The rock formations are described below. The inset shows four of Amerind's artifacts on display at
our Museum. Two of these are from AD 1096 - 1250, one is from 1800, and the fourth is from circa 1900.
"Geologists call this rock quartz monzonite, but it’s often simply called granite, and this
particular body of rock is the Texas Canyon quartz monzonite. Quartz monzonite is an igneous rock,
formed from molten rock (magma), which crystallized as it cooled slowly beneath the earth’s surface.
In Texas Canyon, the intrusion of the magma did not reach the earth’s surface.
The intrusion of magma occured in pulses over a period of time, crystalizing between 50 and 55
million years ago. The last dinosaurs were extinct 10 million years before these rocks were formed.

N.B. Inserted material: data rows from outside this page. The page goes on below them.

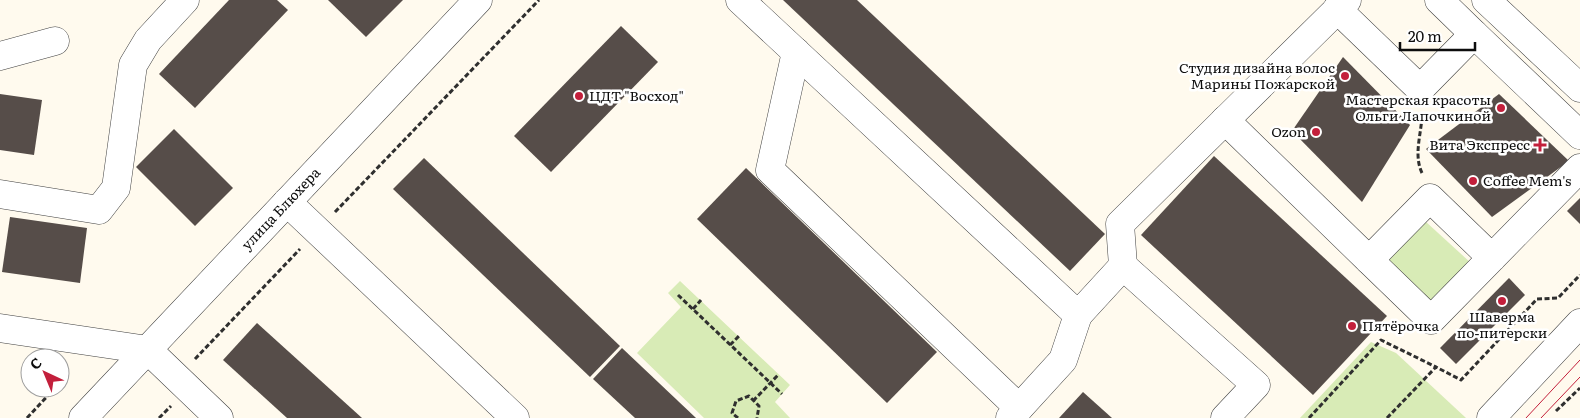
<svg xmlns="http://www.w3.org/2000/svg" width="1580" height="418" viewBox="0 0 1580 418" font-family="Literata,serif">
<rect width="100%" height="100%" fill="#fffaee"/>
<!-- green -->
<g fill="#d8ebb6">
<path d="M1425,221L1472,264L1433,307L1386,263Z"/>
<path d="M680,281L790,385L775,402L790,418H704L637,353L681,307L668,293Z"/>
<path d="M1371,342L1396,353L1466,418H1300Z"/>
</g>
<!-- building -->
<g fill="#564d49">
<path d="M229,0H277L288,10L195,108L159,74Z"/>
<path d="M328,0H403L366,37Z"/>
<path d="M783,0H857L1105,234L1070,271Z"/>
<path d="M621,26L658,62L551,172L514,136Z"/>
<path d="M1343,57L1410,125L1362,202L1292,131Z"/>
<path d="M0,94L42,100L34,155L0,150Z"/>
<path d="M1499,94L1569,161L1492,217L1426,149Z"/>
<path d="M174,129L233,188L195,226L136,167Z"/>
<path d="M1214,156L1387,316L1313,395L1141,235Z"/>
<path d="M424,158L620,346L590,377L393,189Z"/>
<path d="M746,168L937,352L887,403L697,219Z"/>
<path d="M1580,198V224L1567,211Z"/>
<path d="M10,217L87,228L80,283L2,272Z"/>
<path d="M1509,278L1525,295L1456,364L1440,348Z"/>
<path d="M257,323L362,418H287L223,360Z"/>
<path d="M622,348L696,418H635L593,379Z"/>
<path d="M1083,392L1112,418H1059Z"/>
</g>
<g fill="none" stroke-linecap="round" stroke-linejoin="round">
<!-- minor casing -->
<g stroke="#404040" stroke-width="29">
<g id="minor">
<path d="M740,0L1078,315L1123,266L1256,385L1225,418"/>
<path d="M1486,0L1580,88"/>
<path d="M1337,9L1420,89L1474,34L1439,0"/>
<path d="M1474,34L1580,135"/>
<path d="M796,52L770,170L1019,408"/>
<path d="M0,56L55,41"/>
<path d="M1225,120L1369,260"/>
<path d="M0,194L99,210L116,188L133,65L148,40L185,0"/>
<path d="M287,202L515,418"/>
<path d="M1492,258L1430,198L1369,260L1431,320L1580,168"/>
<path d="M1123,266L1120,224L1347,0"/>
<path d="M0,328L148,350L219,418"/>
<path id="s1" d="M83,418L478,0"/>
<path d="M1010,418L1063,360L1078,315"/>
<path d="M1491,418L1580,323"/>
</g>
</g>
<!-- path -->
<g stroke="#2f2f2f" stroke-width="3" stroke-dasharray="5 2.5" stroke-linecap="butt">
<path d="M1422,173C1413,154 1422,133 1422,113"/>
<path d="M335,212L539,0"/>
<path d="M678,295L782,394"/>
<path d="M693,309L701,300"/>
<path d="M730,345L739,336"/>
<path d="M195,359L300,249"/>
<path d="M60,383L68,375"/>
<path d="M753,401L779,374"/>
<path d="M1556,411L1580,388"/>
<path d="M27,418L55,388"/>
<path d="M159,418L171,406"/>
<path d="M738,418L732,413L736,401L749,396L759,406L757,418"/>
<path d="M1309,418L1381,340L1436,367"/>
<path d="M1387,418L1436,367L1461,380L1537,299L1558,298L1580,275"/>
</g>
<!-- minor -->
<use href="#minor" stroke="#fff" stroke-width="28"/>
<!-- tram -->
<g stroke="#c31f3b" stroke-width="1">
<path d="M1526,418L1580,360"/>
<path d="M1541,418L1580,377"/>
</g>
</g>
<!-- markers -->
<g fill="#c31f3b" stroke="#fff" stroke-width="2">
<circle cx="1345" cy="76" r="5"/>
<circle cx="579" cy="96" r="5"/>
<circle cx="1501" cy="108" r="5"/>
<circle cx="1316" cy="132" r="5"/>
<path d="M1537.5 137.5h5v5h5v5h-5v5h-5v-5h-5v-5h5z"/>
<circle cx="1473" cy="181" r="5"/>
<circle cx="1502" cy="301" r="5"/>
<circle cx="1352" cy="326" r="5"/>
</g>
<g text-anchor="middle" stroke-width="5" stroke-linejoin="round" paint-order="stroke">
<!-- poi labels -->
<g font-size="14" fill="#0d0d0d" stroke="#fff" text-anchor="end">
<text x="1335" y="73">Студия дизайна волос<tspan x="1335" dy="16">Марины Пожарской</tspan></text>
<text x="589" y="101" text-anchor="start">ЦДТ "Восход"</text>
<text x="1491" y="105">Мастерская красоты<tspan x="1491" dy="16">Ольги Лапочкиной</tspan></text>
<text x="1306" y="137">Ozon</text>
<text x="1530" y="150">Вита Экспресс</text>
<text x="1483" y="186" text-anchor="start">Coffee Mem's</text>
<text x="1502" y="322" text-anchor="middle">Шаверма<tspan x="1502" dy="16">по-питерски</tspan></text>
<text x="1362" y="331" text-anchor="start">Пятёрочка</text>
</g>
<!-- street labels -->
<g font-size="14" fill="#0d0d0d" stroke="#fff">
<text dy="5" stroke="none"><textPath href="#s1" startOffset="288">улица Блюхера</textPath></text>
</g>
</g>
<!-- north arrow -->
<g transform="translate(45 373) rotate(316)"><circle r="24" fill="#ffffff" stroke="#9e9e9e"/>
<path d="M0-4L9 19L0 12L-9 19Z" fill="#c31f3b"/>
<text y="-8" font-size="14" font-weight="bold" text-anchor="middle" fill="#0d0d0d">С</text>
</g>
<!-- scale -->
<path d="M1400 42v8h75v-8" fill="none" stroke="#0d0d0d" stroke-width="2.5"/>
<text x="1408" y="42" font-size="15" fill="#0d0d0d" stroke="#ffffff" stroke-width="4" paint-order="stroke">20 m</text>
</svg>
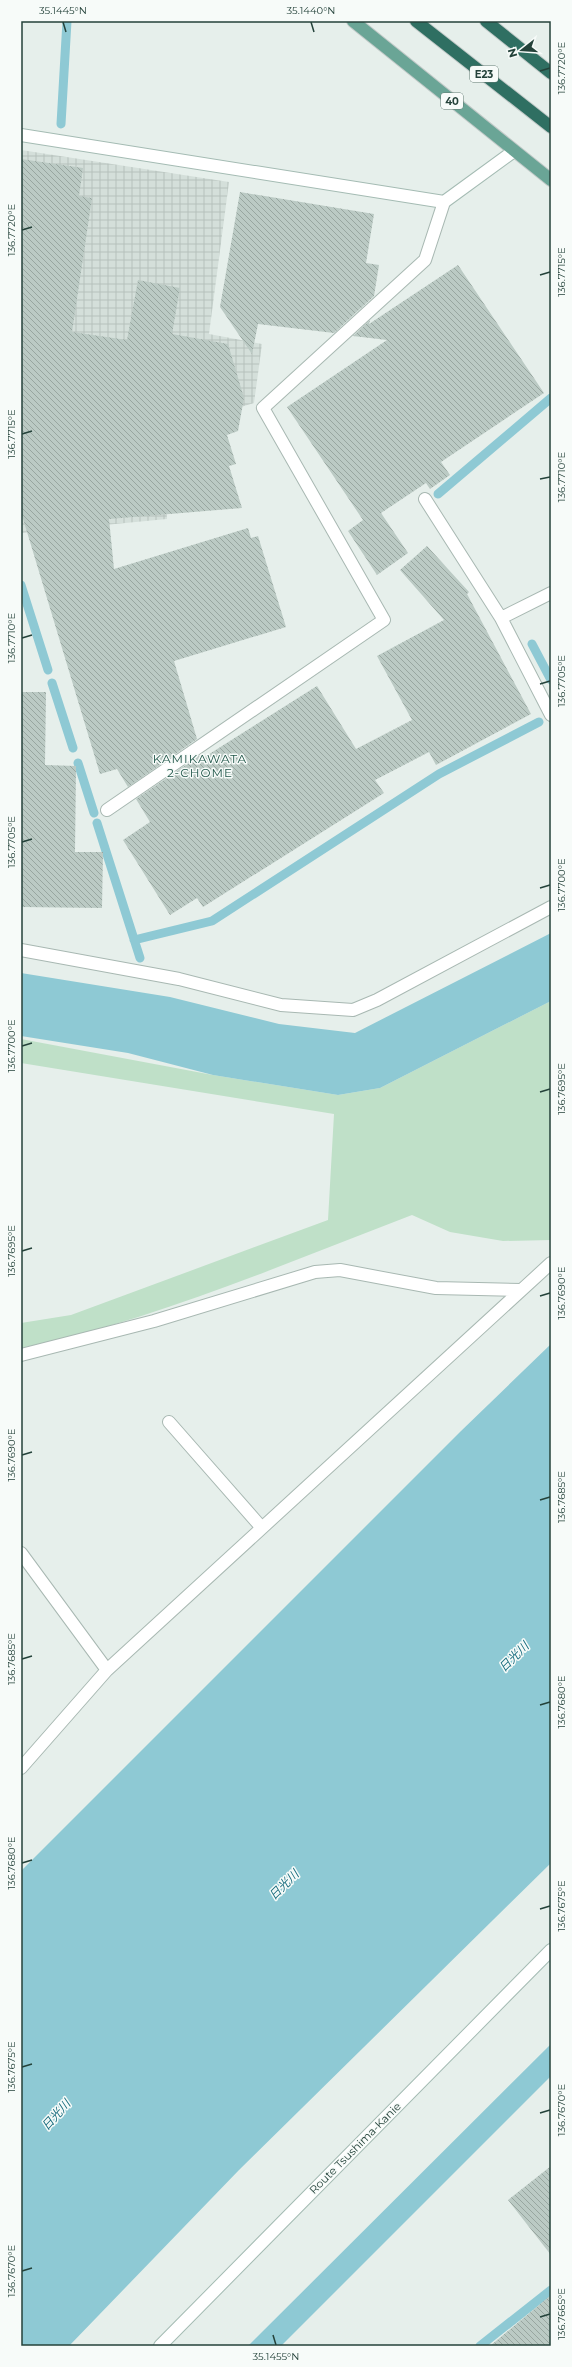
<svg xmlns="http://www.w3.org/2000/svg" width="572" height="2367" viewBox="0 0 572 2367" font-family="Montserrat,'Noto Sans JP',sans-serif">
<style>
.industrial{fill:url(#industrial-grid)}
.green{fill:#bfe0c8}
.water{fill:#8ec9d4}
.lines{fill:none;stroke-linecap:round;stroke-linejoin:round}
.stream{stroke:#8ec9d4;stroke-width:9}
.building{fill:url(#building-back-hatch)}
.lane-casing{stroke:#a8b8b2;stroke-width:14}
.street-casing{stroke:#a8b8b2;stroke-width:14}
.secondary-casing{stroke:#a4bbb3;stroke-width:14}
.primary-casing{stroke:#c2cac8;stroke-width:14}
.highway-casing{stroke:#c2cac8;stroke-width:14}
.lane{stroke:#fff;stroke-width:12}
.street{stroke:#fff;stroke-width:12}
.secondary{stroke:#fff;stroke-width:12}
.primary{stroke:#6aa596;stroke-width:12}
.highway{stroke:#2f6f62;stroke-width:12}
.ticks{fill:none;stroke:#24423a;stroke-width:1.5}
.labels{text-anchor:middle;stroke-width:3;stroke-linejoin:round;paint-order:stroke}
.shield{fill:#f7fbf9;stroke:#637a73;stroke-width:1}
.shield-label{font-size:10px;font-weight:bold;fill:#24423a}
.street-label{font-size:11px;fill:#24423a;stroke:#f7fbf9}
.neighbourhood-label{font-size:12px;letter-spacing:1px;fill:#1f5548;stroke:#f7fbf9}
.water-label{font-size:12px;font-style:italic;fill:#1c6f80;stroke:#f7fbf9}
.neatline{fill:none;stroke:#24423a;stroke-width:1.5}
.ticks-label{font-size:10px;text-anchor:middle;fill:#24423a}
</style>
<defs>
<pattern id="industrial-grid" width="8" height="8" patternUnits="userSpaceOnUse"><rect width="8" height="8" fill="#d4dfda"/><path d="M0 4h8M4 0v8" fill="none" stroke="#b6c1bc"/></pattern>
<pattern id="building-back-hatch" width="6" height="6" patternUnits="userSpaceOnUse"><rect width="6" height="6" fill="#bbcac4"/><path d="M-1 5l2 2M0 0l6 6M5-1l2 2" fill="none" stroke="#98a6a0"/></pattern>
</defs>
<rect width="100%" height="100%" fill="#e6efeb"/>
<path class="industrial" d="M 21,150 L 229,182 L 209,334 L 262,344 L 254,403 L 162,431 L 167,519 L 21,533 Z"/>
<path class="green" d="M 551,1001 L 551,1240 L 503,1241 L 450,1232 L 412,1215 C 283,1264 156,1320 21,1348 L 21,1323 L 71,1315 L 328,1220 L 334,1114 L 21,1063 L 21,1039 L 213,1075 L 338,1095 L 380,1088 Z"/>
<path class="water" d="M 551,933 L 551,1001 L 380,1088 L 338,1095 L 213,1075 L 128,1053 L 21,1036 L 21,973 L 170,997 L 279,1024 L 355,1033 Z
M 551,1344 L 551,1863 L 239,2170 L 69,2346 L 21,2346 L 21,1871 L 461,1431 Z
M 551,2044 L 551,2076 L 281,2346 L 248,2346 Z"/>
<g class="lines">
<path class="stream" d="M 61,124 L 67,21
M 438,494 L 551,398
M 21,585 L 48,670
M 532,644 L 551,680
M 52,683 L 73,748
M 78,763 L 94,813
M 97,823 L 140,958
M 134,940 L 212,921 L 439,774 L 539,722
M 480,2346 L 551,2290"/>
</g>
<path class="building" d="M 21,159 L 83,168 L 79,196 L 92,198 L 72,332 L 127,340 L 138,280 L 180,288 L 172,334 L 228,344 L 244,398 L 238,431 L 227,435 L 236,464 L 229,466 L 242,508 L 109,519 L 114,569 L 248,528 L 251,538 L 258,536 L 286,627 L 174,661 L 197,739 L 128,787 L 117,769 L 100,774 L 21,512 Z
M 240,192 L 374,214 L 366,263 L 379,265 L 374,296 L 334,333 L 258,324 L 252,354 L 220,307 Z
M 458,265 L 544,393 L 441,462 L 450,475 L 430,489 L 426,483 L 381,513 L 408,553 L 377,575 L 348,531 L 363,520 L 287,407 L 387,340 L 353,336 L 370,320 L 369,324 Z
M 427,546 L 469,592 L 467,594 L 531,714 L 436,765 L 429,752 L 375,780 L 384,793 L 203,907 L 197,898 L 170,915 L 123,840 L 150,822 L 136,799 L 202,754 L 203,758 L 317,686 L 356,749 L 412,720 L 377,656 L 444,620 L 400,570 Z
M 21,692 L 46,692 L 45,765 L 76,766 L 75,852 L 103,852 L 102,908 L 21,907 Z
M 551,2166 L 551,2255 L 508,2200 Z
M 551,2295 L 551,2346 L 490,2346 Z"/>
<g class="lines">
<defs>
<path id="lane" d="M 107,810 L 384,620 L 263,408 L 425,260 L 444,202
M 21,1355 L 154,1321 L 315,1272 L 340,1270 L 436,1288 L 521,1290
M 169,1422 L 262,1528
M 21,1553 L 107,1670
M 21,1768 L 107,1670 L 551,1263"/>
<path id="street" d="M 425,499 L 501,618
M 551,593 L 501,618 L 551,715
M 21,950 L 179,979 L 281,1005 L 353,1010 L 377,1000 L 551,907"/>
<path id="secondary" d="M 21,135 L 444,202 L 514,151
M 160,2346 L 551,1950"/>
<path id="primary" d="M 353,21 L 551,180"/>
<path id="highway" d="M 416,21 L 551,127
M 486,21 L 551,73"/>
</defs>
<use href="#lane" class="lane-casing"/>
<use href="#street" class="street-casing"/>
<use href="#secondary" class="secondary-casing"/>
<use href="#primary" class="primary-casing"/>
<use href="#highway" class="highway-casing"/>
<use href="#lane" class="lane"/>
<use href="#street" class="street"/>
<use href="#secondary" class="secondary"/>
<use href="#primary" class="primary"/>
<use href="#highway" class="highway"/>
</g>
<path class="ticks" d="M 63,22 L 66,32M 311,22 L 314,32M 540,71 L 550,68M 22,230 L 32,227M 540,275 L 550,272M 22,434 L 32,431M 540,479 L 550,477M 22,638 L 32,635M 540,684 L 550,681M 22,842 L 32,839M 540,888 L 550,885M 22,1046 L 32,1043M 540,1092 L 550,1089M 22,1251 L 32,1248M 540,1296 L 550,1293M 22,1455 L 32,1452M 540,1500 L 550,1497M 22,1659 L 32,1656M 540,1705 L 550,1702M 22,1863 L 32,1860M 540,1909 L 550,1906M 22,2067 L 32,2064M 540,2113 L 550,2110M 22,2271 L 32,2268M 540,2317 L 550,2314M 273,2335 L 276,2345"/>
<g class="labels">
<g class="shield">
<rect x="470" y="66" width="28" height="16" rx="3"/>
<rect x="441" y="93" width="22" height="16" rx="3"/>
</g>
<g class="shield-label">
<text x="484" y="78">E23</text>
<text x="452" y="105">40</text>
</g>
<g class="street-label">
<text transform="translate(355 2148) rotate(-45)" y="4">Route Tsushima-Kanie</text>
</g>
<g class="neighbourhood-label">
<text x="200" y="763">KAMIKAWATA<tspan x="200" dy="14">2-CHOME</tspan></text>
</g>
<g class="water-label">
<text transform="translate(514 1657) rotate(-45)" y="4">日光川</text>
<text transform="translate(284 1885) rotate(-45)" y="4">日光川</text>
<text transform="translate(56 2115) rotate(-48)" y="4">日光川</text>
</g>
</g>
<rect width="572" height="2367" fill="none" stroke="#f7fbf9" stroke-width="44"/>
<g transform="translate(522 50) rotate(253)" stroke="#f7fbf9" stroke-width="3" paint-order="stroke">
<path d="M0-3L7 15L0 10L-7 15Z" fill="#24423a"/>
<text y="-6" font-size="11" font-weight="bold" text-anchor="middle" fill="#24423a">N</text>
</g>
<rect x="22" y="22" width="528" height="2323" class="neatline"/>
<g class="ticks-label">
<text x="63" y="14">35.1445°N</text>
<text x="311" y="14">35.1440°N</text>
<text transform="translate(561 68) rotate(-90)" y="4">136.7720°E</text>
<text transform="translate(11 230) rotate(-90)" y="4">136.7720°E</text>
<text transform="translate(561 272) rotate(-90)" y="4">136.7715°E</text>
<text transform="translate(11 434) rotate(-90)" y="4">136.7715°E</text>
<text transform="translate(561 477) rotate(-90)" y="4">136.7710°E</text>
<text transform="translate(11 638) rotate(-90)" y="4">136.7710°E</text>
<text transform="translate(561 681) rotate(-90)" y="4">136.7705°E</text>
<text transform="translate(11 842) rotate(-90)" y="4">136.7705°E</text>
<text transform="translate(561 885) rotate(-90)" y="4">136.7700°E</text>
<text transform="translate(11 1046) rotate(-90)" y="4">136.7700°E</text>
<text transform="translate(561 1089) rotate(-90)" y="4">136.7695°E</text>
<text transform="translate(11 1251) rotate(-90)" y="4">136.7695°E</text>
<text transform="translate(561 1293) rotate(-90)" y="4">136.7690°E</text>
<text transform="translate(11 1455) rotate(-90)" y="4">136.7690°E</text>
<text transform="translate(561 1497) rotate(-90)" y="4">136.7685°E</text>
<text transform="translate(11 1659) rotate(-90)" y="4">136.7685°E</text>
<text transform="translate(561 1702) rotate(-90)" y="4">136.7680°E</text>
<text transform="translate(11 1863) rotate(-90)" y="4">136.7680°E</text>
<text transform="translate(561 1906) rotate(-90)" y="4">136.7675°E</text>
<text transform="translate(11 2067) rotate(-90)" y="4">136.7675°E</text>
<text transform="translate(561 2110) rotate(-90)" y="4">136.7670°E</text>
<text transform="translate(11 2271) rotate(-90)" y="4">136.7670°E</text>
<text transform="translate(561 2314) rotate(-90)" y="4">136.7665°E</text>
<text x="276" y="2360">35.1455°N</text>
</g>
</svg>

The dramatic pedestal rocks, spires, and balanced boulders that characterize the distinctive
landscape at Amerind and throughout the outcrop area of the Texas Canyon quartz monzonite achieved
their forms as the rock around them disintegrated. As the land surface was slowly lowered by erosion,
the more resistant rocks remained high. The surrounding rocks generally weather differently because
they are finer-grained and formed in a different geologic environment, thus creating a landscape of
different appearance." by W. Scott Baldridge, Geologist at the Los Alamos National Laboratory.